New electrochemically improved tetrahedral amorphous carbon films for biological applications

• Data about the influence of topography on the electrical properties of thin DLC films is provided.
• In-depth discussion to explain the above dependency is included.
• Electrochemical properties of the new DLC thin film electrodes are provided.
• New DLC electrodes show two orders of magnitude increase in their sensitivity towards DA.
• Dopamine is shown to exhibit complex reactions on top of these new DLC electrodes.
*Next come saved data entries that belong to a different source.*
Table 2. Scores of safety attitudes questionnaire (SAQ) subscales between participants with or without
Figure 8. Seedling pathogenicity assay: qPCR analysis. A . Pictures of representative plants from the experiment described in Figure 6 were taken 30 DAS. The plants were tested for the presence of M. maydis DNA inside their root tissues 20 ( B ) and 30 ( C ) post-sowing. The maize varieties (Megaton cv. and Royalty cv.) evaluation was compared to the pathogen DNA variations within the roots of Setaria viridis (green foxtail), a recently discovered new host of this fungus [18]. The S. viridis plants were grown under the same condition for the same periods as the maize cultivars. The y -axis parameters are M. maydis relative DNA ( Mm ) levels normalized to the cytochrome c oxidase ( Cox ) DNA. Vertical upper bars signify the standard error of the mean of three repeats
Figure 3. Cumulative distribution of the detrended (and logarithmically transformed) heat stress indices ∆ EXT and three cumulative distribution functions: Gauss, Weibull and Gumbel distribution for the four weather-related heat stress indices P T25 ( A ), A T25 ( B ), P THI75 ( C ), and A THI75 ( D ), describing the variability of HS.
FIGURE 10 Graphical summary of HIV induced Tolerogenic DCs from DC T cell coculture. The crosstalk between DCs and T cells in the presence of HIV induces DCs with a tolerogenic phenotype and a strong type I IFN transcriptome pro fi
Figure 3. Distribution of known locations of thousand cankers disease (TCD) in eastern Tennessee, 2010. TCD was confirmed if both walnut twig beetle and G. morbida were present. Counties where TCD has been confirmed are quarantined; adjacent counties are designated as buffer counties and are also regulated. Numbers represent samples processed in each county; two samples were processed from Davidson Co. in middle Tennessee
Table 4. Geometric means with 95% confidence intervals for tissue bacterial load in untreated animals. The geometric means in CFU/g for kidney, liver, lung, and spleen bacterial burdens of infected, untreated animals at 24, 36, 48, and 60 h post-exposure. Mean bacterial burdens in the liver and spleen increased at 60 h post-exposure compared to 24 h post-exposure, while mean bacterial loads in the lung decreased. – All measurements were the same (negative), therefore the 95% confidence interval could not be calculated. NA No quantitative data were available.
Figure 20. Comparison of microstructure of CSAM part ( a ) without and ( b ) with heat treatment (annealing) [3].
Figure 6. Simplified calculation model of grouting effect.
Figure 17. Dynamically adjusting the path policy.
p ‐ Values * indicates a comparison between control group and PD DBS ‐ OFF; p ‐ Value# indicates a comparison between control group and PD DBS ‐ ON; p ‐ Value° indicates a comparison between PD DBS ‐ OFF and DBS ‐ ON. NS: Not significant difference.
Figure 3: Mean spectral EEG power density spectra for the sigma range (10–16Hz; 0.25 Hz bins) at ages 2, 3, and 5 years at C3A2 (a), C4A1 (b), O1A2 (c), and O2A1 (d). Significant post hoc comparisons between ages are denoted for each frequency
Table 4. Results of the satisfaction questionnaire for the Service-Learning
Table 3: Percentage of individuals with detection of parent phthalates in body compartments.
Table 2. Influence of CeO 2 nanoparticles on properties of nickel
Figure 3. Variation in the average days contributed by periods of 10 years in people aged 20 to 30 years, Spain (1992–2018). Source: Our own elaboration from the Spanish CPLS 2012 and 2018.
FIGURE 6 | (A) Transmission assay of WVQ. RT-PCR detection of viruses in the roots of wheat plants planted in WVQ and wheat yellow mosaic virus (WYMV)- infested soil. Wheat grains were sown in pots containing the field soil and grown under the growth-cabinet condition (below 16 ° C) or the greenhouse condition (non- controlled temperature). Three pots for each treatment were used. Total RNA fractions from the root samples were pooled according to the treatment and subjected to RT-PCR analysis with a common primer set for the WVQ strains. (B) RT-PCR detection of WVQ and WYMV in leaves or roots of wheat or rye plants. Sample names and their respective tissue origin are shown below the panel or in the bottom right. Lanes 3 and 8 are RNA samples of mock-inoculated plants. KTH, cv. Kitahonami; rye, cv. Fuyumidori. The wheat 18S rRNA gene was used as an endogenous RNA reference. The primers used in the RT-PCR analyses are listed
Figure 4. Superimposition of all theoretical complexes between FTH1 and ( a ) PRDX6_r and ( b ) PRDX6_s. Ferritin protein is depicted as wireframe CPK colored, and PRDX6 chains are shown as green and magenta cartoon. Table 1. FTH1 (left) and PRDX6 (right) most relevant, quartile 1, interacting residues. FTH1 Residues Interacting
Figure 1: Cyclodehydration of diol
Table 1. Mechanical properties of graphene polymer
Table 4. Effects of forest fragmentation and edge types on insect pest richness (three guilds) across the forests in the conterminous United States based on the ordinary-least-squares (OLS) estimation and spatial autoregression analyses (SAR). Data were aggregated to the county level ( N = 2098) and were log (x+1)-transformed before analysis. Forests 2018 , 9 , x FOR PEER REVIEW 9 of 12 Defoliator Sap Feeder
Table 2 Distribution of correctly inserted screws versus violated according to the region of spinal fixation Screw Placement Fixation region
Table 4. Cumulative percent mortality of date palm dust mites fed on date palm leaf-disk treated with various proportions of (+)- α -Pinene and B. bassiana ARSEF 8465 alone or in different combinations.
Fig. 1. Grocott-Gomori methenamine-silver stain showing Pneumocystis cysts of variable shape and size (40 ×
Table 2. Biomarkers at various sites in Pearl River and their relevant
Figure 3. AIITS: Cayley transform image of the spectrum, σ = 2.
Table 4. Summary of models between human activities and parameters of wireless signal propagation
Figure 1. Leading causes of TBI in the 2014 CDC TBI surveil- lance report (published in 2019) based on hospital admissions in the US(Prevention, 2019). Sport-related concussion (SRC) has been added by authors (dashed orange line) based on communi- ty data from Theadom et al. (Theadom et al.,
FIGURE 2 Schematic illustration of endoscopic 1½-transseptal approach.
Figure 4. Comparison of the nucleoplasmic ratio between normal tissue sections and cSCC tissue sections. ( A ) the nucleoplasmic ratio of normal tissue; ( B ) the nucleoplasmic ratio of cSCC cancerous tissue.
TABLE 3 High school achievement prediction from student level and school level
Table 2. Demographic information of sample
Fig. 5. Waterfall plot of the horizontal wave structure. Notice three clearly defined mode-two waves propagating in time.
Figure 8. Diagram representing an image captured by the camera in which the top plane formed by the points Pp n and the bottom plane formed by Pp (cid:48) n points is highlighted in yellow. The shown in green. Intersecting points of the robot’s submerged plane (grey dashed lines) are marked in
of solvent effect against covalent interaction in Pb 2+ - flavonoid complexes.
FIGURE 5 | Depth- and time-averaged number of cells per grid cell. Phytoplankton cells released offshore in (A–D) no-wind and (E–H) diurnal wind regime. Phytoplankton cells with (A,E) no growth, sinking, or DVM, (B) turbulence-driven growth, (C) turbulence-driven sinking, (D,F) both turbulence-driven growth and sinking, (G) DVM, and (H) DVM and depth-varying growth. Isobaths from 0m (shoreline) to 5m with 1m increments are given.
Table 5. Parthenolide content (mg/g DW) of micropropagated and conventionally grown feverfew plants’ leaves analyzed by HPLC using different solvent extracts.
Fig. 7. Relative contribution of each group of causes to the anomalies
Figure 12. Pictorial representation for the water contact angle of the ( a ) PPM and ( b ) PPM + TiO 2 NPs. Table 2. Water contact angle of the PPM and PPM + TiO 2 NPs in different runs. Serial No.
Carbon based materials have been frequently used to detect different biomolecules. For example high sp3 containing hydrogen free diamond-like carbon (DLC) possesses many properties that are beneficial for biosensor applications. Unfortunately, the sensitivities of the DLC electrodes are typically low. Here we demonstrate that by introducing topography on the DLC surface and by varying its layer thickness, it is possible to significantly increase the sensitivity of DLC thin film electrodes towards dopamine. The electrode structures are characterized in detail by atomic force microscopy (AFM) and conductive atomic force microscopy (C-AFM) as well as by transmission electron microscopy (TEM) combined with electron energy loss spectroscopy (EELS). With cyclic voltammetry (CV) measurements we demonstrate that the new improved DLC electrode has a very wide water window, but at the same time it also exhibits fast electron transfer rate at the electrode/solution interface. In addition, it is shown that the sensitivity towards dopamine is increased up to two orders of magnitude in comparison to the previously fabricated DLC films, which are used as benchmarks in this investigation. Finally, it is shown, based on the cyclic voltammetry measurements that dopamine exhibits highly complex behavior on top of these carbon electrodes.